Work order - For this task, copy all of the data below exactly and skip the pictures.

========

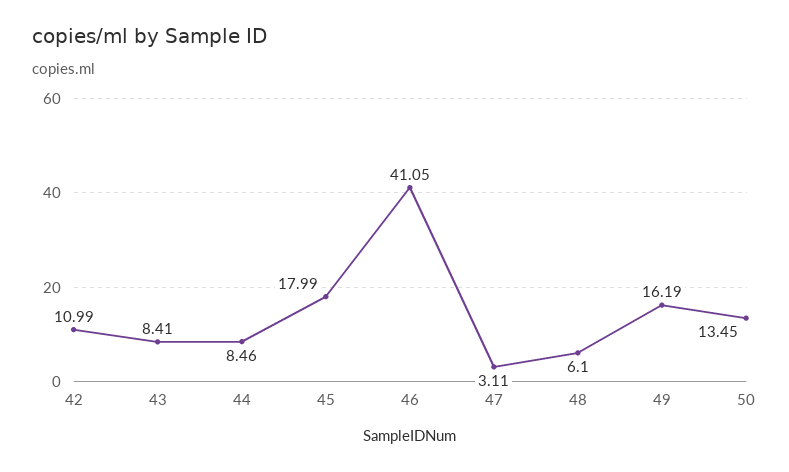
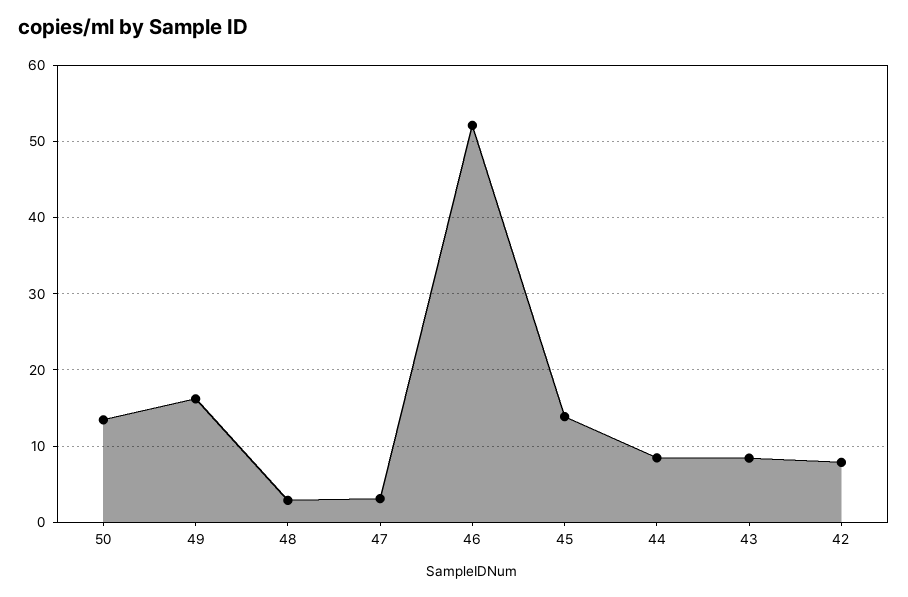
  {
-   "42": 10.99,
+   "42": 8,
    "43": 8.41,
    "44": 8.46,
-   "45": 17.99,
+   "45": 14,
-   "46": 41.05,
+   "46": 52,
    "47": 3.11,
-   "48": 6.1,
+   "48": 3,
    "49": 16.19,
    "50": 13.45
  }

========

Answer to the exercise -
  {
-   "42": 10.99,
+   "42": 8,
    "43": 8.41,
    "44": 8.46,
-   "45": 17.99,
+   "45": 14,
-   "46": 41.05,
+   "46": 52,
    "47": 3.11,
-   "48": 6.1,
+   "48": 3,
    "49": 16.19,
    "50": 13.45
  }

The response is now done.